[Dataset rows]
— Begin —

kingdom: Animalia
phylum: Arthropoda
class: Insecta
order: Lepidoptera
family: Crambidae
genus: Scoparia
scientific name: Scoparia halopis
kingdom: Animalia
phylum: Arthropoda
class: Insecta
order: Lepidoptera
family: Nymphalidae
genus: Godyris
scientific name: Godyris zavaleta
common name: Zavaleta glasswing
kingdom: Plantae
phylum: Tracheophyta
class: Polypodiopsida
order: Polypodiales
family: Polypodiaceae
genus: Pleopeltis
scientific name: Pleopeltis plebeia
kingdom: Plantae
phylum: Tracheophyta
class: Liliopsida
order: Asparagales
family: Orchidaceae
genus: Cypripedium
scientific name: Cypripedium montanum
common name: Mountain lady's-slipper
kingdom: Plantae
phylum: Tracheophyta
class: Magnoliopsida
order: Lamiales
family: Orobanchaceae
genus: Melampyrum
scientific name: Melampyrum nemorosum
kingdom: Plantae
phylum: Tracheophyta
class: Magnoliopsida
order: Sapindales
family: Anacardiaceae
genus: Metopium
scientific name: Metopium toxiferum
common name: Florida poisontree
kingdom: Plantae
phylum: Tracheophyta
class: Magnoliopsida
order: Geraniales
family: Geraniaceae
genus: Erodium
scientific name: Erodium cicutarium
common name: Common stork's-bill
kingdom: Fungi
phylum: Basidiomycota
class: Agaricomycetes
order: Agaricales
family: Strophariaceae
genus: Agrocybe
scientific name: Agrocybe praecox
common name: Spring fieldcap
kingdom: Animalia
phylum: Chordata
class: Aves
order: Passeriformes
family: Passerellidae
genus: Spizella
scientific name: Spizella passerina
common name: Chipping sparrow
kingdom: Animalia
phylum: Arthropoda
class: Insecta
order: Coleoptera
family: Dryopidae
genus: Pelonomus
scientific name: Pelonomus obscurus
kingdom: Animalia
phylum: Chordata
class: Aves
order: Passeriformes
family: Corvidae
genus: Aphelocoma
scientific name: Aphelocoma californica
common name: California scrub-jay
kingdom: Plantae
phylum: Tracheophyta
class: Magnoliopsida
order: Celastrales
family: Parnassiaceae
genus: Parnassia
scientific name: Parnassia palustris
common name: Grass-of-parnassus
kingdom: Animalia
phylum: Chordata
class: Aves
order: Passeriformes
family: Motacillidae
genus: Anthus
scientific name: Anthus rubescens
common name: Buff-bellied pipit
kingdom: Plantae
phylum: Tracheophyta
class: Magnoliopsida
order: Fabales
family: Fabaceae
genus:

— End —

__SHORT PROBLEM__:
Recast the data from its first line through the line containing "genus: Metopium" as a JSON list of strings, one string per line, with blank lines left out. Include only the lines in that stretch.

__RESPONSE TO THIS TASK__:
[
  "kingdom: Animalia",
  "phylum: Arthropoda",
  "class: Insecta",
  "order: Lepidoptera",
  "family: Crambidae",
  "genus: Scoparia",
  "scientific name: Scoparia halopis",
  "kingdom: Animalia",
  "phylum: Arthropoda",
  "class: Insecta",
  "order: Lepidoptera",
  "family: Nymphalidae",
  "genus: Godyris",
  "scientific name: Godyris zavaleta",
  "common name: Zavaleta glasswing",
  "kingdom: Plantae",
  "phylum: Tracheophyta",
  "class: Polypodiopsida",
  "order: Polypodiales",
  "family: Polypodiaceae",
  "genus: Pleopeltis",
  "scientific name: Pleopeltis plebeia",
  "kingdom: Plantae",
  "phylum: Tracheophyta",
  "class: Liliopsida",
  "order: Asparagales",
  "family: Orchidaceae",
  "genus: Cypripedium",
  "scientific name: Cypripedium montanum",
  "common name: Mountain lady's-slipper",
  "kingdom: Plantae",
  "phylum: Tracheophyta",
  "class: Magnoliopsida",
  "order: Lamiales",
  "family: Orobanchaceae",
  "genus: Melampyrum",
  "scientific name: Melampyrum nemorosum",
  "kingdom: Plantae",
  "phylum: Tracheophyta",
  "class: Magnoliopsida",
  "order: Sapindales",
  "family: Anacardiaceae",
  "genus: Metopium"
]